Requirement:
Only lines containing "strong" belong in the answer, each copied from the entries below.

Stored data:
⁂
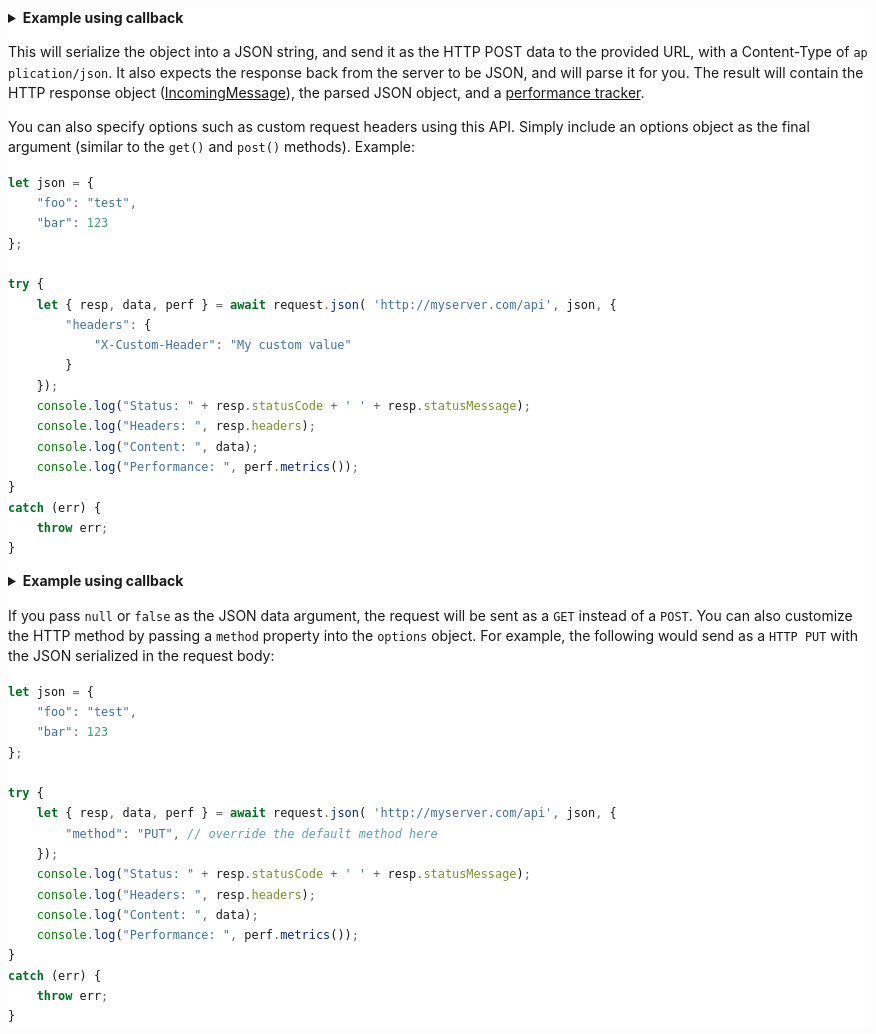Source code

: <details><summary><strong>Example using callback</strong></summary></details>

This will serialize the object into a JSON string, and send it as the HTTP POST data to the provided URL, with a Content-Type of `application/json`.  It also expects the response back from the server to be JSON, and will parse it for you.  The result will contain the HTTP response object ([IncomingMessage](https://nodejs.org/api/http.html#class-httpincomingmessage)), the parsed JSON object, and a [performance tracker](#performance-metrics).

You can also specify options such as custom request headers using this API.  Simply include an options object as the final argument (similar to the `get()` and `post()` methods).  Example:

```js
let json = {
	"foo": "test", 
	"bar": 123
};

try {
	let { resp, data, perf } = await request.json( 'http://myserver.com/api', json, {
		"headers": {
			"X-Custom-Header": "My custom value"	
		}
	});
	console.log("Status: " + resp.statusCode + ' ' + resp.statusMessage);
	console.log("Headers: ", resp.headers);
	console.log("Content: ", data);
	console.log("Performance: ", perf.metrics());
}
catch (err) {
	throw err;
}
```

<details><summary><strong>Example using callback</strong></summary></details>

If you pass `null` or `false` as the JSON data argument, the request will be sent as a `GET` instead of a `POST`.  You can also customize the HTTP method by passing a `method` property into the `options` object.  For example, the following would send as a `HTTP PUT` with the JSON serialized in the request body:

```js
let json = {
	"foo": "test", 
	"bar": 123
};

try {
	let { resp, data, perf } = await request.json( 'http://myserver.com/api', json, {
		"method": "PUT", // override the default method here
	});
	console.log("Status: " + resp.statusCode + ' ' + resp.statusMessage);
	console.log("Headers: ", resp.headers);
	console.log("Content: ", data);
	console.log("Performance: ", perf.metrics());
}
catch (err) {
	throw err;
}
```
⁂
Response for this exercise:
: <details><summary><strong>Example using callback</strong></summary></details>
<details><summary><strong>Example using callback</strong></summary></details>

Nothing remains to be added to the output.